**WHAT IS EXPECTED**
Pictures in the records below are skipped; the rest is copied exactly.

**PROVIDED DATA**
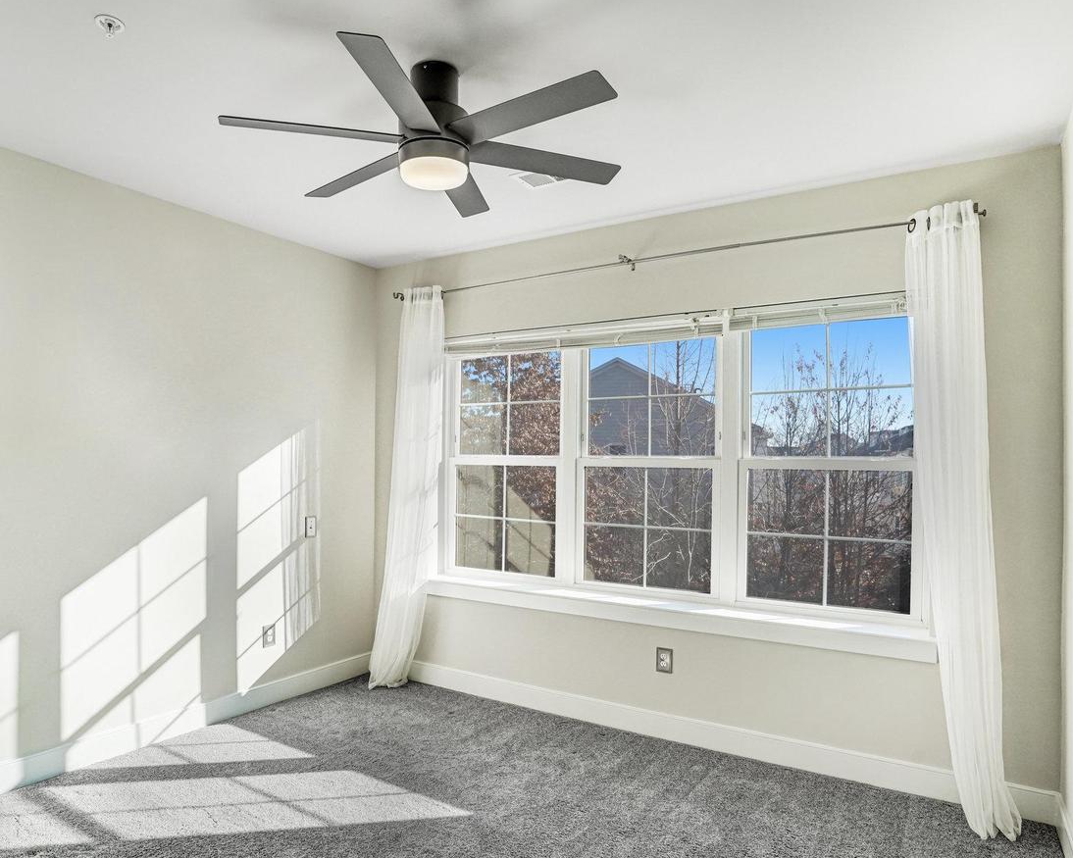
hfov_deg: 77.5
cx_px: 502
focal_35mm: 21
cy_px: 465
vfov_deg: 65.4
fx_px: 667
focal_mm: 17
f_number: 8
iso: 1250
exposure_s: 1/320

**ANSWER SECTION**
hfov_deg: 77.5
cx_px: 502
focal_35mm: 21
cy_px: 465
vfov_deg: 65.4
fx_px: 667
focal_mm: 17
f_number: 8
iso: 1250
exposure_s: 1/320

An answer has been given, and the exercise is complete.